Cenário da concessão de CREMA


Cenário da concessão de CREMA


*Frederico Bopp Dieterich

O Governo Federal está estudando uma medida provisória para estruturar a concessão da conservação e manutenção de rodovias. Haveria cobrança de pedágio, e a criação de um fundo de equalização para, na prática, viabilizar um subsídio cruzado entre vias superavitárias e deficitárias. Ademais, já se noticiou que o Tesouro Nacional faria um aporte a este fundo equalizador.

Isso parece familiar ao CREMA (Contrato de Restauração e Manutenção), programa criado no final da década de 1990 pelo antigo DNER, com o apoio do Banco Mundial. Naquela ocasião, foi instituído o Programa de Restauração e Descentralização de Rodovias Federais, que adotou uma mudança do modelo de manutenção da malha rodoviária federal, calcado no conceito de gestão por desempenho.

Os serviços licitados sob o CREMA consistiam, basicamente, (i) na manutenção rotineira de rodovias consideradas regulares a boas, e (ii) serviços integrados de restauração e manutenção de rodovias consideradas ruins a regulares.

Aparentemente, veremos o “novo CREMA”. Agora sob a roupagem de concessão de serviço público, e com uma Conta de Desenvolvimento Rodoviário para centralizar recursos e subsidiar empreendimentos deficitários.

A evolução do conceito traz algumas importantes mudanças face ao “CREMA tradicional”: (i) a lei essencial de regência passa a ser a Lei n. 8.987 (Lei de Concessões), aplicando-se apenas subsidiariamente a Lei n. 8.666 (Lei de Licitações e Contratos); (ii) as licitações provavelmente serão realizadas pela ANTT e não mais pelo DNIT, haja vista a competência legal daquela agência para efetuar concessões de rodovias; (iii) também a fiscalização e regulação seriam realizadas pela ANTT; (iv) o contratado será uma Sociedade de Propósito Específico, a concessionária; (v) empreiteiros serão acionistas e terão que conviver diariamente com decisões de investimento e gestão de financiamentos, além de fazer acontecer a obra/serviço; (vi) para se licitar concessões não se exige projeto básico; (vii) o fato de não haver pagamento pelo contratante extingue a necessidade de rubrica orçamentária; (viii) o contratado (ou seja, a concessionária) não só pode, como deve obter os recursos para custear os serviços e obras; (ix) remuneração da concessionária apenas por tarifas (e, eventualmente, algum subsídio); (x) fim das medições e faturas pagas pelo DNIT; (xi) possibilidade de a concessionária obter receitas acessórias; (xii) controle passa a ser finalístico e não por unidade executada; (xiii) cultura de mensuração por desempenho (e não por quantitativos), e de aplicação de sanções pelo seu não atingimento; (xiv) foco em resultado e não na produção; (xv) reequilíbrio econômico-financeiro de uma concessão é mais complexo que o de um contrato sob a Lei n. 8.666; (xvi) concessionária assume o risco da concessão por sua conta e ordem (salvo alguns eventos específicos de reequilíbrio listados no contrato); (xvii) impossibilidade de paralisar serviços sem proteção judicial; etc.
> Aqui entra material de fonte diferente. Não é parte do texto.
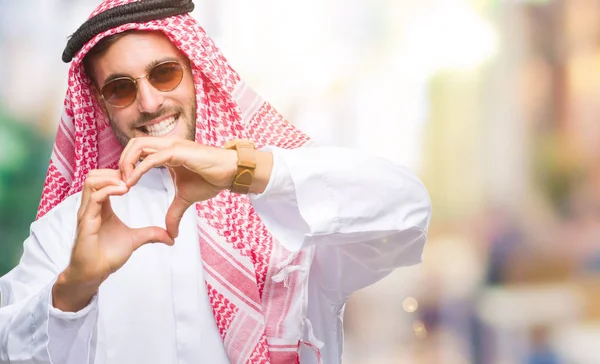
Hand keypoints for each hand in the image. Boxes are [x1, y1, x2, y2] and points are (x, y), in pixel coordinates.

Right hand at [52, 169, 173, 311]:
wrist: (93, 274)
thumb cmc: (108, 255)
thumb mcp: (135, 240)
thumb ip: (151, 234)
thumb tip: (171, 237)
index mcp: (101, 206)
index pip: (103, 179)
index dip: (119, 174)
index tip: (137, 177)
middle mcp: (91, 206)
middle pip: (94, 174)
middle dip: (113, 171)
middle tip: (132, 177)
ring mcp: (87, 212)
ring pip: (91, 181)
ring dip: (111, 178)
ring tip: (128, 185)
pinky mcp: (86, 221)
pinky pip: (95, 197)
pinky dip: (110, 190)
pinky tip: (124, 192)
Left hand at [119, 137, 238, 238]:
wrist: (230, 173)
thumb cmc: (211, 179)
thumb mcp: (186, 198)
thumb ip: (175, 213)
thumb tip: (172, 234)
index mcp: (166, 151)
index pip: (138, 150)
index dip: (127, 165)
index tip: (122, 185)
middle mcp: (167, 144)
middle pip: (133, 144)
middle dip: (121, 162)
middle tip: (118, 184)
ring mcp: (172, 145)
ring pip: (138, 146)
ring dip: (126, 164)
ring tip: (124, 183)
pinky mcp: (178, 151)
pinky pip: (151, 158)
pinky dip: (138, 170)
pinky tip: (132, 183)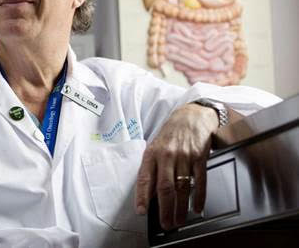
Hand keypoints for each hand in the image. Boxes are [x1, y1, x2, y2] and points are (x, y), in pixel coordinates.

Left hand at [135, 103, 218, 229]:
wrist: (191, 116)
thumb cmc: (171, 134)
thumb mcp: (156, 147)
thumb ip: (153, 168)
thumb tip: (150, 193)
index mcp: (152, 153)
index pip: (145, 178)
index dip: (142, 196)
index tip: (141, 211)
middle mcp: (167, 155)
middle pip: (165, 187)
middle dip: (165, 209)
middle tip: (166, 224)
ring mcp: (184, 156)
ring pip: (182, 187)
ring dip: (181, 208)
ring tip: (179, 221)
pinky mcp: (200, 157)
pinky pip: (200, 181)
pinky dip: (199, 197)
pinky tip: (197, 208)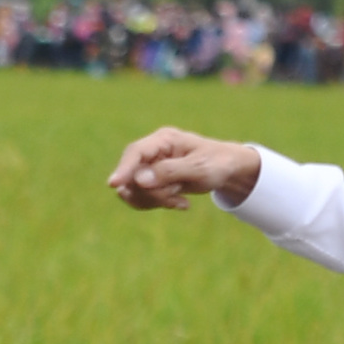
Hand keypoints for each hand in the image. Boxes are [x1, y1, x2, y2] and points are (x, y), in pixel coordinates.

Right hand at [108, 128, 260, 210]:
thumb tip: (138, 179)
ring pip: (137, 190)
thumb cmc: (218, 163)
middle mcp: (154, 152)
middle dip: (153, 192)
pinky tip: (182, 203)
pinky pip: (144, 198)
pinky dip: (161, 204)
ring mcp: (152, 167)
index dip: (123, 168)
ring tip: (181, 197)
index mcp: (164, 140)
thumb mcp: (199, 168)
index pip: (136, 152)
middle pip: (133, 175)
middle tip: (177, 193)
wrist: (229, 170)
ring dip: (158, 199)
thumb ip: (169, 172)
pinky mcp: (154, 181)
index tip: (114, 184)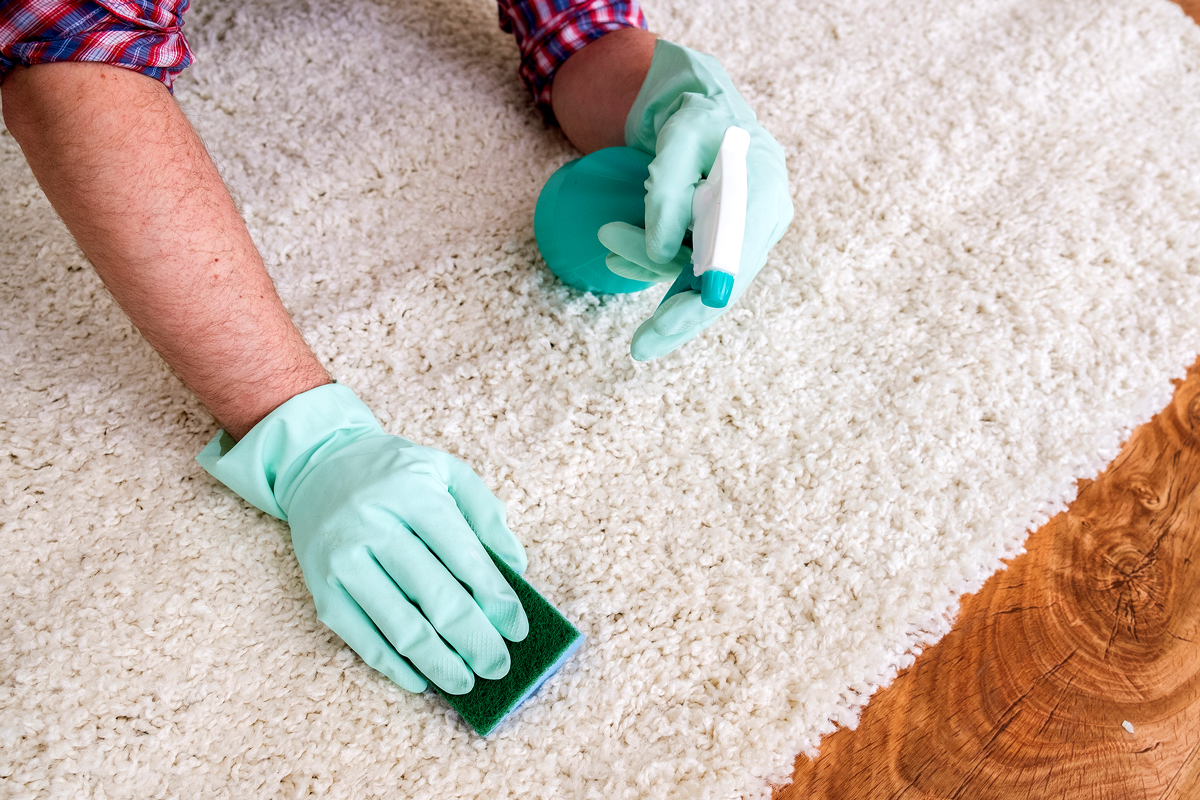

Destacamos que estas circunstâncias devem ser levadas em conta pelos empreiteiros atuantes nos contratos de manutenção sob o regime da Lei nº 8.666 com bastante cautela. Afinal, o perfil de risco de sua atividade econômica será amplamente afetado. Sem falar no seu ciclo de licitações, que se tornará mais esparso e/ou mais alongado.

Incumbe reiterar que haveria uma substancial mudança da natureza contratual, que enseja uma correlata alteração de riscos, direitos e obrigações. Pode parecer que pouco mudou (já que o escopo de serviços é praticamente idêntico), mas não. Trata-se de um conjunto bem distinto de encargos, e impõe-se à concessionária uma gestão profissional de todos os riscos e não apenas da produção nas frentes de trabalho.

Para os empreendedores não acostumados ao modelo de concessões, destacamos os principais riscos e oportunidades…

OPORTUNIDADES – investimentos mais baixos; tendência de ter financiabilidade facilitada; maior amplitude de interessados; remuneração por tarifas pagas pelos usuários.

RISCOS – aumento do endividamento; possível ausência de enquadramento no BNDES; capacidade de gestão; governança mais estruturada; descontos mirabolantes não funcionam bem face aos riscos assumidos em concessões.

Estas são considerações iniciais sobre o tema, já que dependemos da aludida medida provisória para verificar a real situação. Contudo, elas não perdem em mérito ou pertinência, pois visam a ajudar os interessados a se posicionar frente à evolução do mercado.

  • Autor é sócio do Azevedo Sette Advogados, com ampla experiência na área de Infraestrutura.